[DIRECTIONS FOR THIS TASK] Please restate each entry that appears below word for word, without its pictures.

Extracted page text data
○ ○ ○ ○ ○

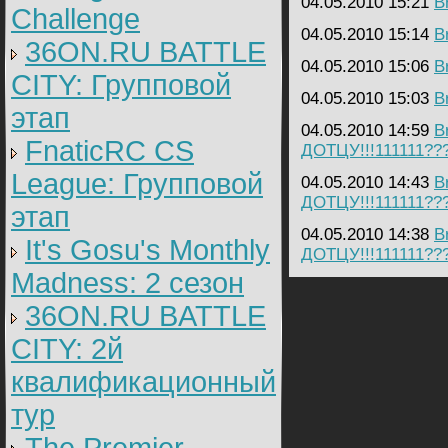
04.05.2010 15:21
B
Challenge
04.05.2010 15:14
B
36ON.RU BATTLE
04.05.2010 15:06
B
CITY: Групповой
04.05.2010 15:03
B
этап
04.05.2010 14:59
B
FnaticRC CS
ДОТЦУ!!!111111??
League: Групповой
04.05.2010 14:43
B
ДОТЦУ!!!111111??
этап
04.05.2010 14:38
B
It's Gosu's Monthly
ДОТЦУ!!!111111??
Madness: 2 сезон
36ON.RU BATTLE
CITY: 2й
квалификационный
тур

○ ○ ○ ○ ○

[THE ANSWER]
04.05.2010 15:21
B
Challenge
04.05.2010 15:14
B
36ON.RU BATTLE
04.05.2010 15:06
B
CITY: Групповой
04.05.2010 15:03
B
этап
04.05.2010 14:59
B
FnaticRC CS
ДОТЦУ!!!111111??
League: Групповой
04.05.2010 14:43
B
ДОТЦУ!!!111111??
этап
04.05.2010 14:38
B
It's Gosu's Monthly
ДОТЦУ!!!111111??
Madness: 2 сезон
36ON.RU BATTLE
CITY: 2й
квалификационный
тур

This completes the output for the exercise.